WHAT NEEDS TO BE DONE:
Transcribe the section of the passage on centrifuge sedimentation that starts with "If you want" and goes on through "of the liquid.", keeping every word and symbol unchanged.

DOCUMENT PASSAGE:
>>>

I will explain the whole story in terms of sedimenting particles, but you can easily read this as sedimenting droplets as well.

Necessary condition for sedimentation

If you want particles to sediment the first thing to check is whether their density is higher than the density of the liquid, if not: don't even bother. This can be easily shown on the basis of a force balance with buoyancy and gravity acting on the particles: $$\tag{1} F_{net}=(\rho_{p}-\rho_{l})V_{p}g $$ where subscripts $p$ and $l$ stand for particle and liquid respectively. What I should also mention here is that I neglect Brownian motion which can, for very small $V_p$ become a significant effect that avoids sedimentation even when the density of the particles is above that of the liquid.

For now, let's assume the particles are big enough to ignore Brownian motion. If we have a centrifuge it is typical to specify the centrifugal acceleration in terms of $a=Ng$ where $N$ is a multiplication factor dependent on the rotation speed of your centrifuge and the distance of the test tube to the center of rotation ($a=\frac{v^2}{r}$, see the wiki for details). The net force acting on the particles in a centrifuge is thus: $$\tag{2} F_{net}=(\rho_{p}-\rho_{l})V_{p}Ng $$

Settling velocity

After the initial acceleration of the particles there will quickly be a force balance between the net force introduced by the centrifuge and the drag force on the particle. For a perfectly spherical particle that doesn't settle to fast this is simply the Stokes drag: $$\tag{3}F_{drag}=6\pi\mu_l R_p v_s$$ where $\mu_l$ is the liquid viscosity, $R_p$ is the particle radius and $v_s$ is the settling velocity of the particle.

Balancing the drag with the centripetal force we obtain: $$\tag{4} v_s=\frac{2(\rho_p-\rho_l)R_p^2Ng}{9\mu} $$.

Finally, to determine the settling time we need the liquid height in the test tube $h$ so we find $$\tag{5} t_s=\frac{h}{v_s} = \frac{9\mu h}{2(\rho_p-\rho_l)R_p^2Ng } $$ Note that with respect to the settling height we take the worst case scenario here because we want all particles (also those close to the surface of the liquid) to settle.

Equation 5 nicely shows the influence of various parameters on the time a test tube has to stay in the centrifuge. Smaller particles means longer times, lower density difference also and obviously higher centrifugal acceleration means shorter times. Plugging in some typical values for $1 \mu$m particles in water $(\Delta\rho=100$kg/m$^3)$ and a strong centrifuge ($N=10^4$) we find that we need $O(10 s)$.

<<<

[Records in a dataset]
>>>

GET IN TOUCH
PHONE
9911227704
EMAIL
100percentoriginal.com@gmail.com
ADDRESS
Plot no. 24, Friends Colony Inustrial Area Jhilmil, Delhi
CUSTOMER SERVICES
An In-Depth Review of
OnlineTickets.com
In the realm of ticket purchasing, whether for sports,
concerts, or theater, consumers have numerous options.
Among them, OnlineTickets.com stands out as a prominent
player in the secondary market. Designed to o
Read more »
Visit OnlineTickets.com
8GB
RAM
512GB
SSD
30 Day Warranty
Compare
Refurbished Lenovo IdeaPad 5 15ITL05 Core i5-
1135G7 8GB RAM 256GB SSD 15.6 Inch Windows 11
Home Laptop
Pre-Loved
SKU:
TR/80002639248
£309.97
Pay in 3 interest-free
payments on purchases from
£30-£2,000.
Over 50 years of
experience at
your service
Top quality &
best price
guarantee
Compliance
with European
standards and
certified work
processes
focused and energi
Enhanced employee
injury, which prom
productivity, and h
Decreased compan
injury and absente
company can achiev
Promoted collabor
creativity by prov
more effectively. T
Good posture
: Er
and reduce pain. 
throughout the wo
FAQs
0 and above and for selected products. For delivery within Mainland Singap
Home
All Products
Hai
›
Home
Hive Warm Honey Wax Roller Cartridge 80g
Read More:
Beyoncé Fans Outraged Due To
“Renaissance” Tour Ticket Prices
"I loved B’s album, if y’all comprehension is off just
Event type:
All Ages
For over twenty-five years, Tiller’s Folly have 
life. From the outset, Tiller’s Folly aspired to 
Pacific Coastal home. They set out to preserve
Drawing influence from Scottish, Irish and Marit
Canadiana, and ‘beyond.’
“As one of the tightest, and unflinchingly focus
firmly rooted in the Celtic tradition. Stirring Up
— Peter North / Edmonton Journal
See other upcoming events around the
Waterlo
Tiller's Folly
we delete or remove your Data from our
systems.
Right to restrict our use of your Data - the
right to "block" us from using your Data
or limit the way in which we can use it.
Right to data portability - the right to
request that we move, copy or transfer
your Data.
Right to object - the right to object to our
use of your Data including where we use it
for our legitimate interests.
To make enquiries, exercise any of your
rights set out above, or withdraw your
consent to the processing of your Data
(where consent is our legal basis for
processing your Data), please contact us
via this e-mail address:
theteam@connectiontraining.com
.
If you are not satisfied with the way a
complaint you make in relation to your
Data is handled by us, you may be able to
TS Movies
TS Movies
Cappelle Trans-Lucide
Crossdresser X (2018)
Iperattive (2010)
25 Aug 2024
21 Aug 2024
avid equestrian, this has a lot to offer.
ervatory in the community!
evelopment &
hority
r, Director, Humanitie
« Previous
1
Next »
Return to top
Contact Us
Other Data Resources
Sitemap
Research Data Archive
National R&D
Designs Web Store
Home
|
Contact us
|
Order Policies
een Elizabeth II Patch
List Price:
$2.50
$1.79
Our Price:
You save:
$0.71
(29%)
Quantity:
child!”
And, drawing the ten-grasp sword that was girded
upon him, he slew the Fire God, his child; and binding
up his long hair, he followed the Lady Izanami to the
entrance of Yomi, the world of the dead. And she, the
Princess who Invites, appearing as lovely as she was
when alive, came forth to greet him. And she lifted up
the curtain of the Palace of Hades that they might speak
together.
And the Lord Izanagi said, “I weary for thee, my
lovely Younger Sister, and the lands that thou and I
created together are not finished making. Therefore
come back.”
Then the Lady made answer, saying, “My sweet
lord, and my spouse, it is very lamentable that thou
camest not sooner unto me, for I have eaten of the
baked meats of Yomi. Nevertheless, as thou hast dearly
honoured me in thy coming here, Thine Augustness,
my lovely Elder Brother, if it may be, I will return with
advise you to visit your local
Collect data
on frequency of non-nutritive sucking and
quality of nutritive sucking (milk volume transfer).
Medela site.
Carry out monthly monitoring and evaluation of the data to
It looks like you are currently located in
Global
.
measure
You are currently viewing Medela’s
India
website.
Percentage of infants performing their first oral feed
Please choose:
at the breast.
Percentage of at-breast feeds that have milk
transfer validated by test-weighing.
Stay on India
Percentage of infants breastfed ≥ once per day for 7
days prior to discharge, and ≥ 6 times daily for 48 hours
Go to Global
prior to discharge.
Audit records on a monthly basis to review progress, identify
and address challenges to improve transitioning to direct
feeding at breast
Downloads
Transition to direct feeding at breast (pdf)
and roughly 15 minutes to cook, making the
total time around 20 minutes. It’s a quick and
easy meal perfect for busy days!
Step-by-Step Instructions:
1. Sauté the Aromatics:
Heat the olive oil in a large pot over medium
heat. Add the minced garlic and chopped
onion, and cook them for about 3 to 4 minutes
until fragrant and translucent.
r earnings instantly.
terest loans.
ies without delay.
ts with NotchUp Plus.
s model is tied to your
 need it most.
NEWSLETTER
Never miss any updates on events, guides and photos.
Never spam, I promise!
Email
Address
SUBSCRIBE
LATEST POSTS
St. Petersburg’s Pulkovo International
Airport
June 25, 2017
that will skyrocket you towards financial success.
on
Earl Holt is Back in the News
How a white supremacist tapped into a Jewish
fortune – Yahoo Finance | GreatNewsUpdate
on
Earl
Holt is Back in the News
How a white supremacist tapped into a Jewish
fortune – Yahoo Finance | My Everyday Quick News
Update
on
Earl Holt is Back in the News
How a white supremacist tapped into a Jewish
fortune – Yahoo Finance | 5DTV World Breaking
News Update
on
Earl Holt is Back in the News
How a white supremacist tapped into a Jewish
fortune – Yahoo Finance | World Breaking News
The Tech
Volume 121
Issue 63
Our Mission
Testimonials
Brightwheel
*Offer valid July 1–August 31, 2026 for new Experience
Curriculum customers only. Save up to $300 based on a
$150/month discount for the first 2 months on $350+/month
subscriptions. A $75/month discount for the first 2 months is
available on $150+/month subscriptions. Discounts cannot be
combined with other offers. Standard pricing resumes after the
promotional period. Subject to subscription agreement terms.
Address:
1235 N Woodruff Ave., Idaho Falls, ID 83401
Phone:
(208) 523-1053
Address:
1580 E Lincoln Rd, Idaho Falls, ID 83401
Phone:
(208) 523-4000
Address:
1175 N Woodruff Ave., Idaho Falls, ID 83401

<<<

RESPONSE:
If you want particles to sediment the first thing to check is whether their density is higher than the density of the liquid, if not: don't even bother. This can be easily shown on the basis of a force balance with buoyancy and gravity acting on the particles: $$\tag{1} F_{net}=(\rho_{p}-\rho_{l})V_{p}g $$ where subscripts $p$ and $l$ stand for particle and liquid respectively. What I should also mention here is that I neglect Brownian motion which can, for very small $V_p$ become a significant effect that avoids sedimentation even when the density of the particles is above that of the liquid.